8.0 How to respond to a concern

    • Make a note of your concerns.
    • Make a note of what the person has said using his or her own words as soon as practicable. Complete an Incident Form and submit it to the Designated Safeguarding Officer.
    • Remember to make safeguarding personal. Discuss your safeguarding concerns with the adult, obtain their view of what they would like to happen, but inform them it’s your duty to pass on your concerns to your lead safeguarding or welfare officer.
    • Describe the circumstances in which the disclosure came about.
    • Take care to distinguish between fact, observation, allegation, and opinion. It is important that the information you have is accurate.
    • Be mindful of the need to be confidential at all times; this information must only be shared with your Designated Safeguarding Officer and others on a need-to-know basis.
    • If the matter is urgent and relates to the immediate safety of an adult at risk, then contact the emergency services immediately.

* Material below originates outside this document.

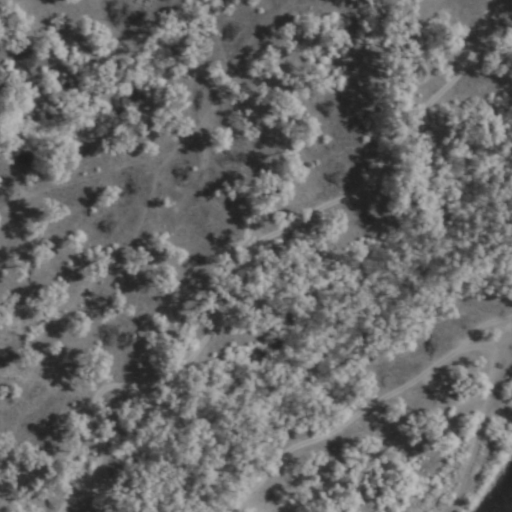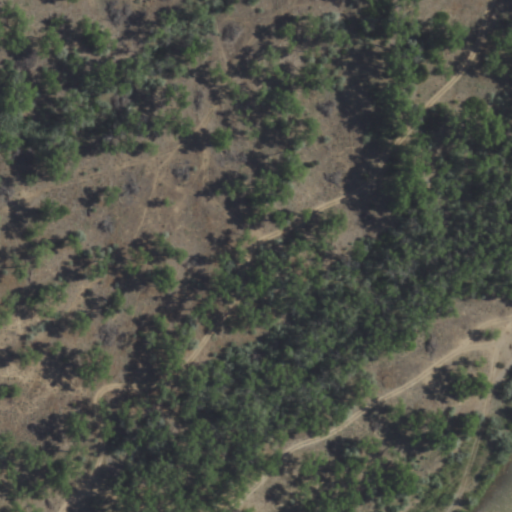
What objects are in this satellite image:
river: (510, 509)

9.0 Safeguarding Adults Flowchart

Graduate Mentor Safeguarding Adult at Risk Policy 5

10.0 Virtual Mentoring

Due to the COVID-19 pandemic and social distancing measures, Graduate Mentor is no longer able to offer face-to-face mentoring for the foreseeable future. We have therefore pivoted our offer to provide virtual mentoring. Graduate Mentor has developed new policies/procedures and a suite of resources and guidance to support safe and secure mentoring taking place online.

These virtual mentoring documents are available on the website and via the online platform. If a Mentor or Mentee has a concern, this will be actioned as per the guidance in this policy.

10.1 – Mentors and Adults at Risk

Communicating online instead of in person can mean that communication can become more informal and professional boundaries between a mentor and mentee can become blurred. Mentors must always remember that they have a professional relationship with their mentee and adhere to the guidance provided by Graduate Mentor. Section 13 outlines the suite of resources available to Mentors to support a range of safeguarding scenarios. These can be found on our website and the online platform.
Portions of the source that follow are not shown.